Anche i malati poveri hanno diritto alla salute

Un italiano su quattro è a rischio di povertà e chi prima apparteneva al ceto medio ha sempre più difficoltà economiche che incidono fortemente sul bene salute. Da alcune indagini risulta che la paura maggiore (l’85% degli intervistati) riguarda il non poter  rispettare gli impegni economici e soprattutto di non essere più in grado di far fronte alle spese mediche. Chi ha ancora soldi ce la fa: la cosiddetta spesa sanitaria privata - in altri termini quanto il cittadino tira fuori di tasca propria - è fortemente in aumento rispetto a quanto offre la sanità pubblica, ma chi è indigente o si avvia alla indigenza diventa vittima innocente di una situazione di cui non ha alcuna colpa e il sistema non può non farsi carico di queste realtà. Giusto razionalizzare, giusto accorpare, giusto bloccare le assunzioni, giusto chiudere strutture obsolete per fare cassa, ma una cosa importante è capire che la soluzione della sofferenza e della malattia, dei poveri in particolare, non è ascrivibile solo alla categoria della economia. E la risposta non può solo passare attraverso onlus e associazioni di volontariato, ma attraverso programmi politici globali che prevedano un reale  recupero della dignità della persona.

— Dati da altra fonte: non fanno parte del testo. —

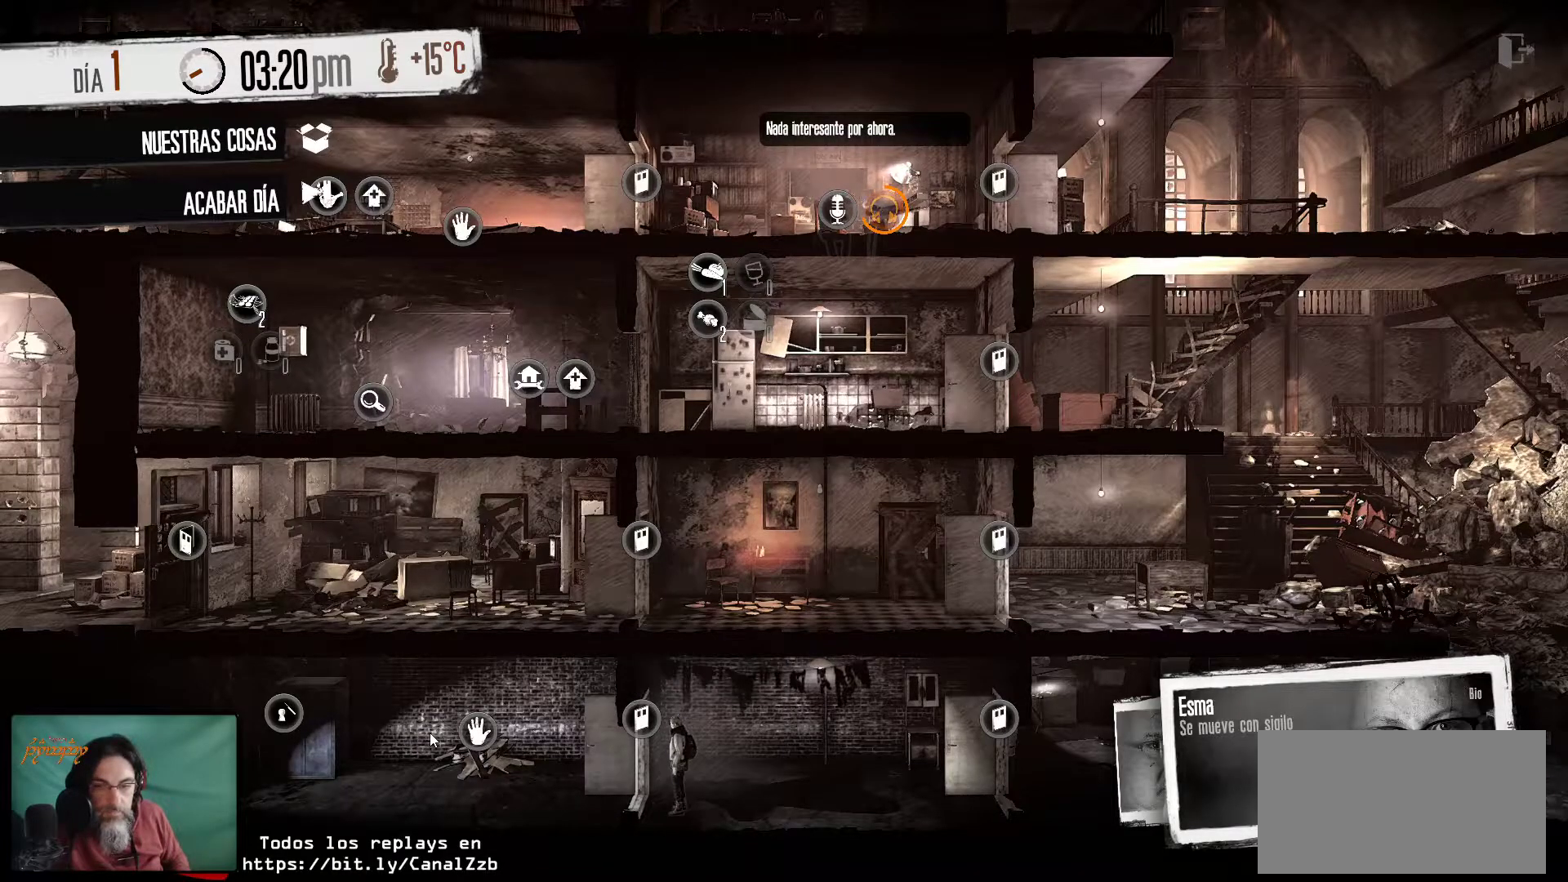
{"keys": [], "mouse": [], "mouse_move": "right", "events": []}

La cosa più semplice è superare la frammentazione degli interventi con  la creazione di “Tavoli regionali per le fasce deboli“ a cui partecipino gli assessorati di Sanità, Famiglia e sicurezza sociale, Casa, Istruzione, che diventino soggetti unici di interlocuzione, che fotografino la povertà della regione di appartenenza, che semplifichino gli aspetti burocratici, che ascoltino i bisogni di malati e famiglie, che si esprimano a livello regionale con una voce unica, che costruiscano programmi e momenti di verifica di quanto messo in atto e che siano soprattutto finalizzati a far si che i soggetti deboli recuperino il rispetto di se stessi e non siano solo usufruttuari di “bisogni assistiti”.